ASSIGNMENT: Please count the lines in the items below that contain the string "give", and reply with only that number.

(Chart comprehension data)
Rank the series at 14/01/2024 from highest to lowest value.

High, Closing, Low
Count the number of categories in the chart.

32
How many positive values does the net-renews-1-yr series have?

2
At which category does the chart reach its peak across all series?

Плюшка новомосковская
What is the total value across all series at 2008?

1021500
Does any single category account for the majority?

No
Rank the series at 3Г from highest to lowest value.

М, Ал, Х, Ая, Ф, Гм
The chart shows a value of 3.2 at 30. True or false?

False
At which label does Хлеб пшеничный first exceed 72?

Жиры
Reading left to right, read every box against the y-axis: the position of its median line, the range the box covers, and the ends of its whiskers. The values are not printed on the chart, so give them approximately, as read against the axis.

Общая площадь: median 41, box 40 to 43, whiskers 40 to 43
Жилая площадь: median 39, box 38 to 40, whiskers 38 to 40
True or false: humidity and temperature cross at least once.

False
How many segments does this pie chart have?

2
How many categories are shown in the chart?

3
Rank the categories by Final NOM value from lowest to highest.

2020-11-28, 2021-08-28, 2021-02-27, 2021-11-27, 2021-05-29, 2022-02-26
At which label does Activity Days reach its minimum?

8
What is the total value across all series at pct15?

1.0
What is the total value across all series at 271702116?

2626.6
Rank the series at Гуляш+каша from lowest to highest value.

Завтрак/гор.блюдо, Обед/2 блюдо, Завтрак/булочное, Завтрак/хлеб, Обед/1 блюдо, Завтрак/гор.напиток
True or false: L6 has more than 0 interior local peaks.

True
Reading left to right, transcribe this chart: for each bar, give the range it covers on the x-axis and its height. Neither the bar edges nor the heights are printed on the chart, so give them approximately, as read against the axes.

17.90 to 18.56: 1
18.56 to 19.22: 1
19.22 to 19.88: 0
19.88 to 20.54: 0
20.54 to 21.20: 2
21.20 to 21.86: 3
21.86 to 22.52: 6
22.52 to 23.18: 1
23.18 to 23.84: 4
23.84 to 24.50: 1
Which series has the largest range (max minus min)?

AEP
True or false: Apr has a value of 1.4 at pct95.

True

TASK RESPONSE: 2